- Exercise prompt
Pictures aside, each entry has to be returned exactly as it stands.

+++ Excerpted records +++

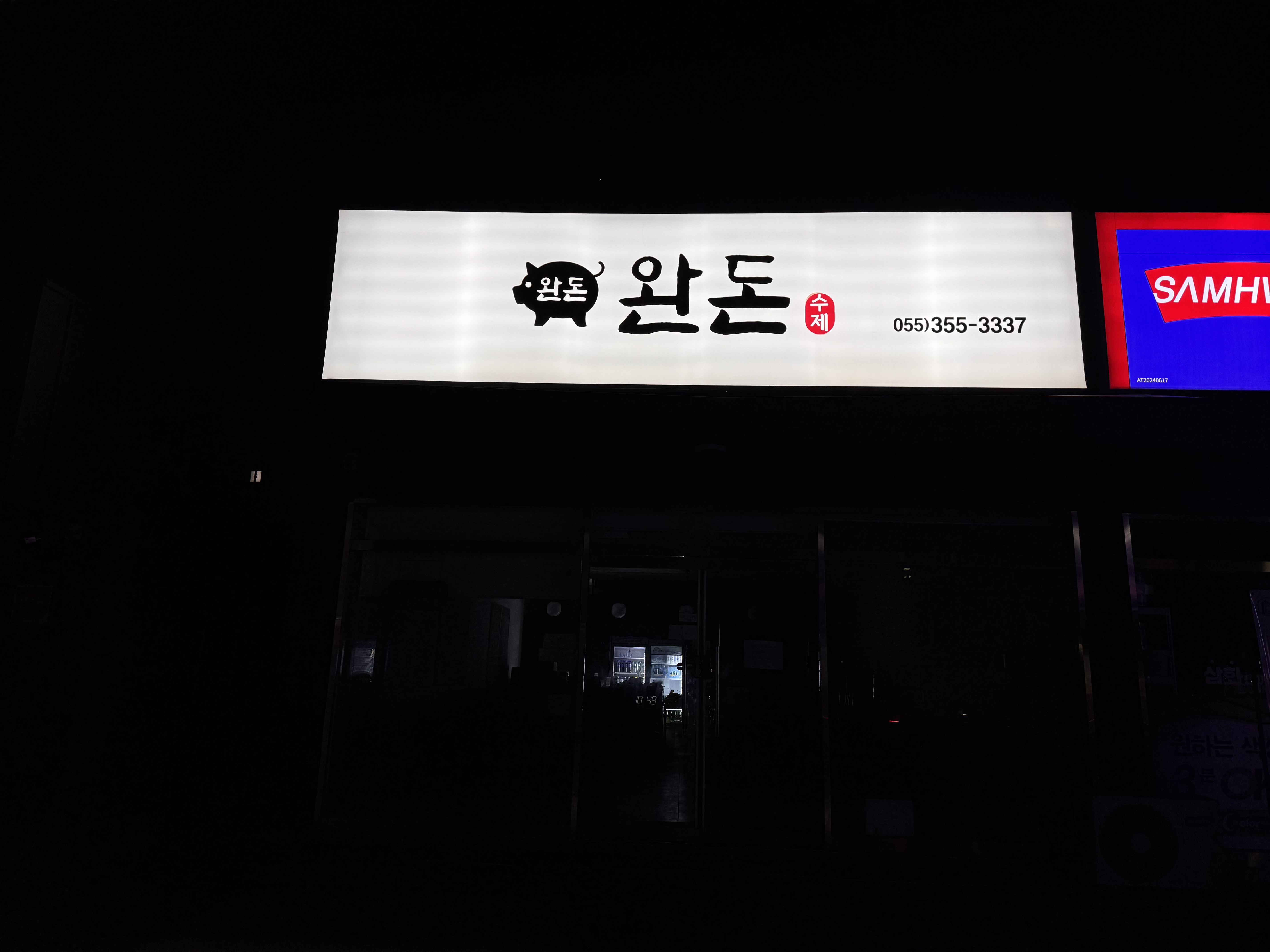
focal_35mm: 24
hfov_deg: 71.6
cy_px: 476
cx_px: 635
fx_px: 881
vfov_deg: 56.8
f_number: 1.78
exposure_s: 1/419
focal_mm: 6.76
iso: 80
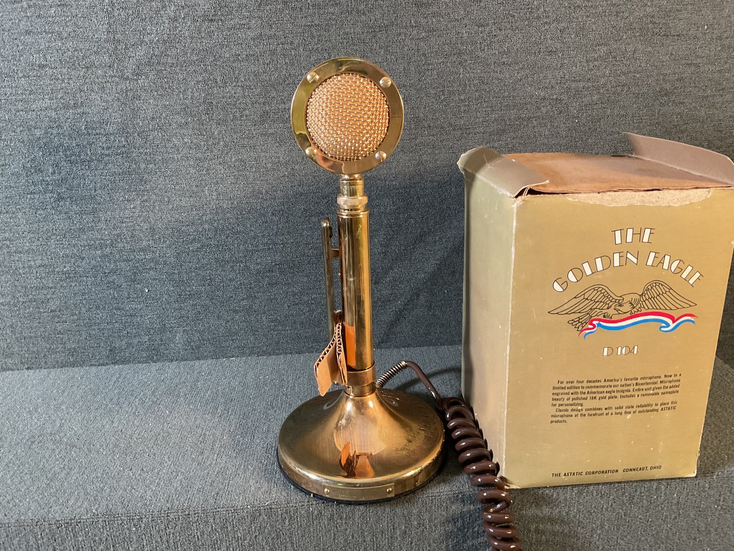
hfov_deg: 61.7
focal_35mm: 29
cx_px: 367
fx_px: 615
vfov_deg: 48.2
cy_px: 276
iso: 250
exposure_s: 1/60
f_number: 1.8
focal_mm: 3
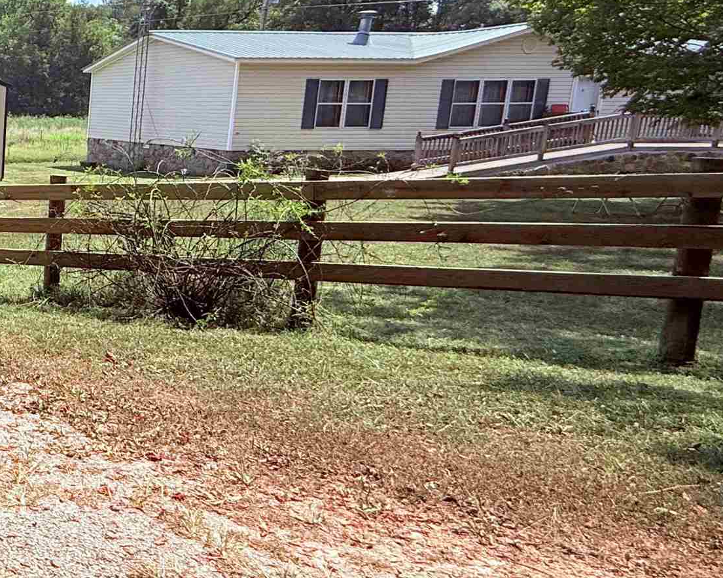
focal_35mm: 38
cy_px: 244
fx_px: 813
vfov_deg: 39.1
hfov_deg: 32.9
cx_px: -254
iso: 50
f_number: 2.2
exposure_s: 1/2611
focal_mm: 2.22
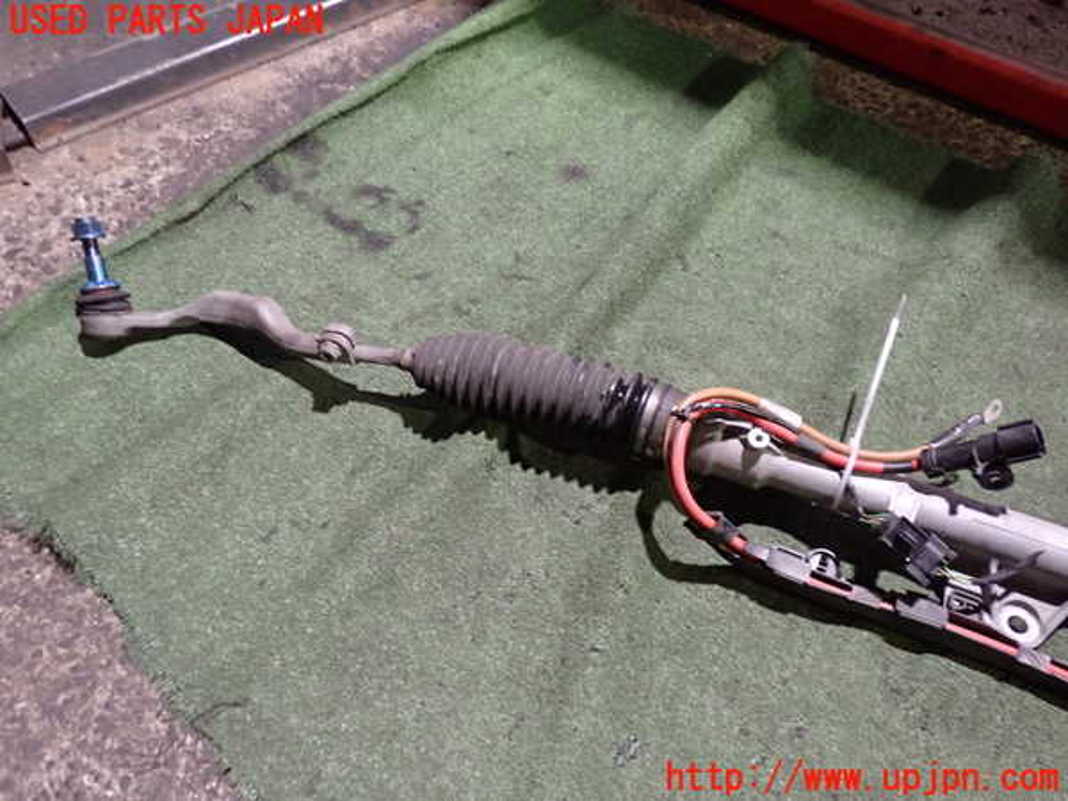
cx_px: 534
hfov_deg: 60.0
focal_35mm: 30
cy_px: 400
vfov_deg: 46.8
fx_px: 926
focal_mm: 5.4
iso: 800
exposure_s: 1/20
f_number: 2.3
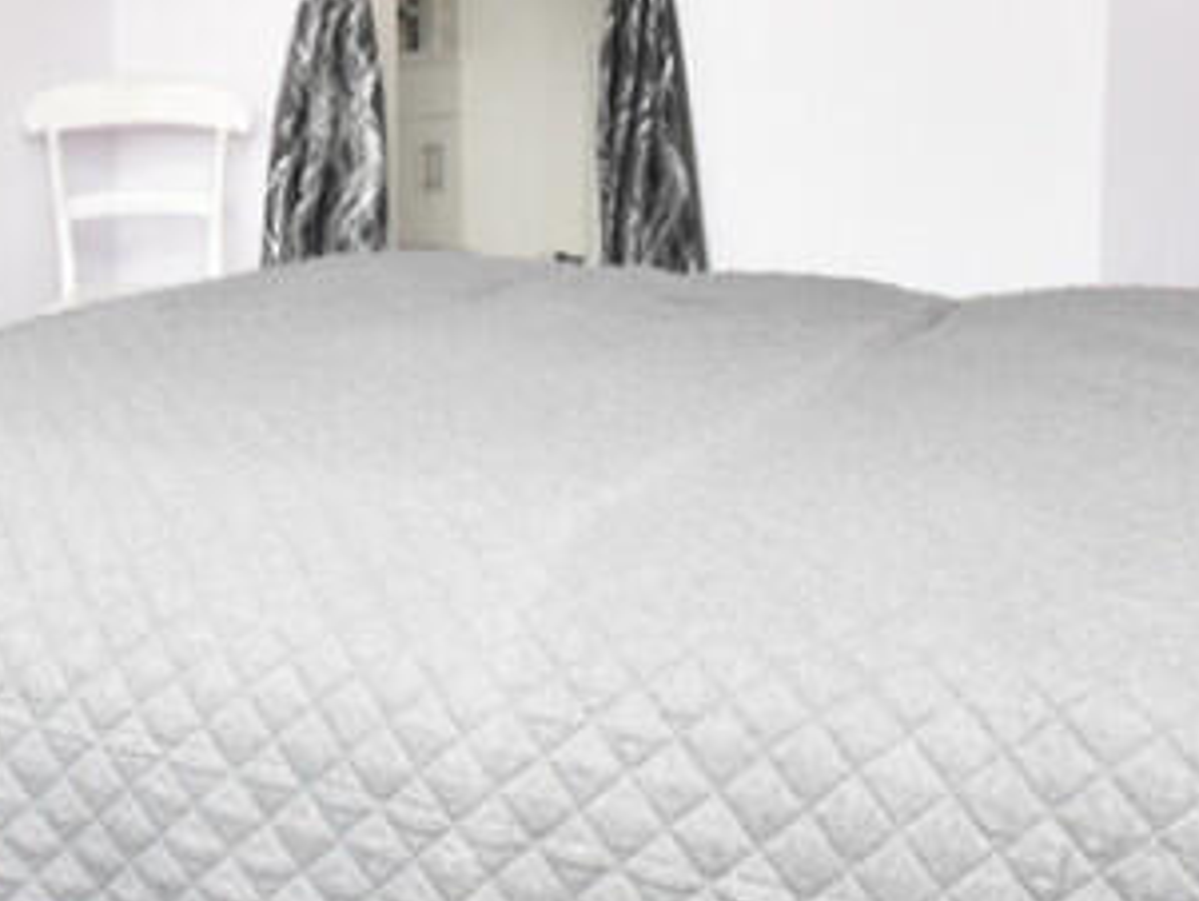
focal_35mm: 49
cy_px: 50
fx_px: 1698
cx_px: 418
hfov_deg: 38.5
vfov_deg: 28.3
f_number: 10
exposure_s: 1/60
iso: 1400
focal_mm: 10
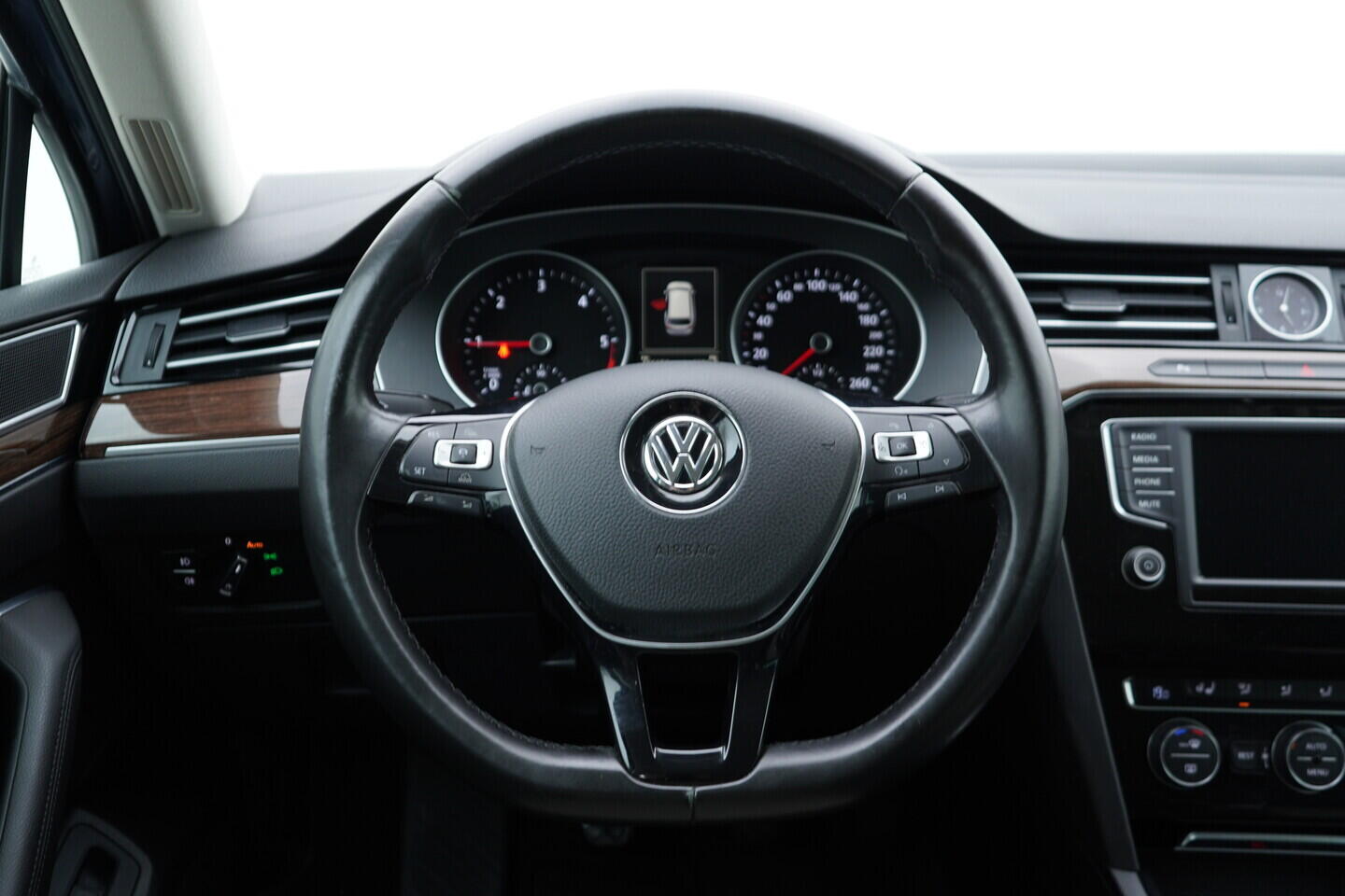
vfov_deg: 36.9
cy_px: 448
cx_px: 672
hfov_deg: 53.1
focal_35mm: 36
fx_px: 1345
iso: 200
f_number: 2.8
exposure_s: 1/40
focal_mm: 24
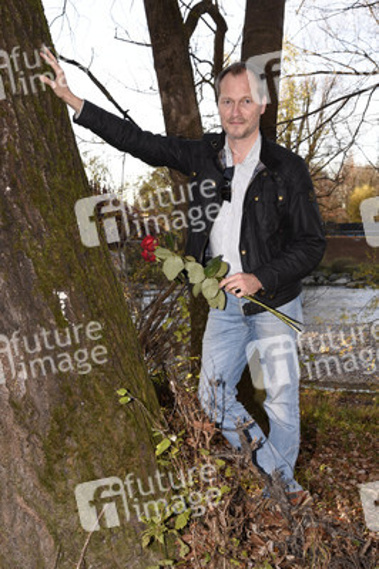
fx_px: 791
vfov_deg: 39.6
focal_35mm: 50
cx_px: 190
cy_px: 284
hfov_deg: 26.9
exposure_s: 1/100
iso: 320
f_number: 8
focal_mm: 50
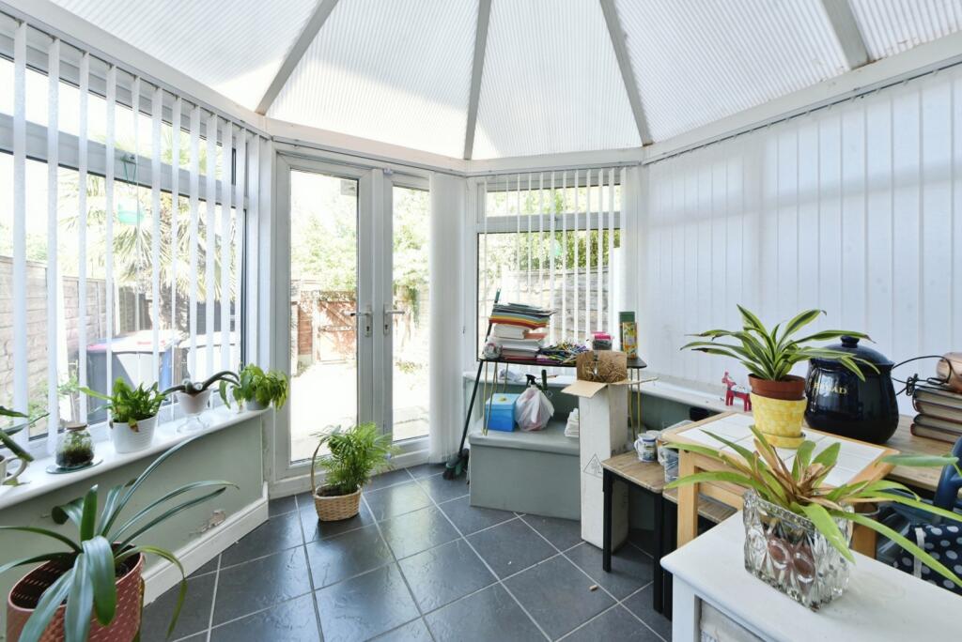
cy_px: 321
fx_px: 374
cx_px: 481
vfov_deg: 81.3
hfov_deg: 104.2
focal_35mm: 14
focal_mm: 14
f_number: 11
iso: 500
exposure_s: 1/20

+++

- Response to the task
focal_35mm: 24
hfov_deg: 71.6
cy_px: 476
cx_px: 635
fx_px: 881
vfov_deg: 56.8
f_number: 1.78
exposure_s: 1/419
focal_mm: 6.76
iso: 80
hfov_deg: 61.7
focal_35mm: 29
cx_px: 367
fx_px: 615
vfov_deg: 48.2
cy_px: 276
iso: 250
exposure_s: 1/60
f_number: 1.8
focal_mm: 3
focal_35mm: 38
cy_px: 244
fx_px: 813
vfov_deg: 39.1
hfov_deg: 32.9
cx_px: -254
iso: 50
f_number: 2.2
exposure_s: 1/2611
focal_mm: 2.22
cx_px: 534
hfov_deg: 60.0
focal_35mm: 30
cy_px: 400
vfov_deg: 46.8
fx_px: 926
focal_mm: 5.4
iso: 800
exposure_s: 1/20
f_number: 2.3
focal_35mm: 49
cy_px: 50
fx_px: 1698
cx_px: 418
hfov_deg: 38.5
vfov_deg: 28.3
f_number: 10
exposure_s: 1/60
iso: 1400
focal_mm: 10
vfov_deg: 36.9
cy_px: 448
cx_px: 672
hfov_deg: 53.1
focal_35mm: 36
fx_px: 1345
iso: 200
f_number: 2.8
exposure_s: 1/40
focal_mm: 24
fx_px: 791
vfov_deg: 39.6
focal_35mm: 50
cx_px: 190
cy_px: 284
hfov_deg: 26.9
exposure_s: 1/100
iso: 320
f_number: 8
focal_mm: 50
cy_px: 321
fx_px: 374
cx_px: 481
vfov_deg: 81.3
hfov_deg: 104.2
focal_35mm: 14
focal_mm: 14
f_number: 11
iso: 500
exposure_s: 1/20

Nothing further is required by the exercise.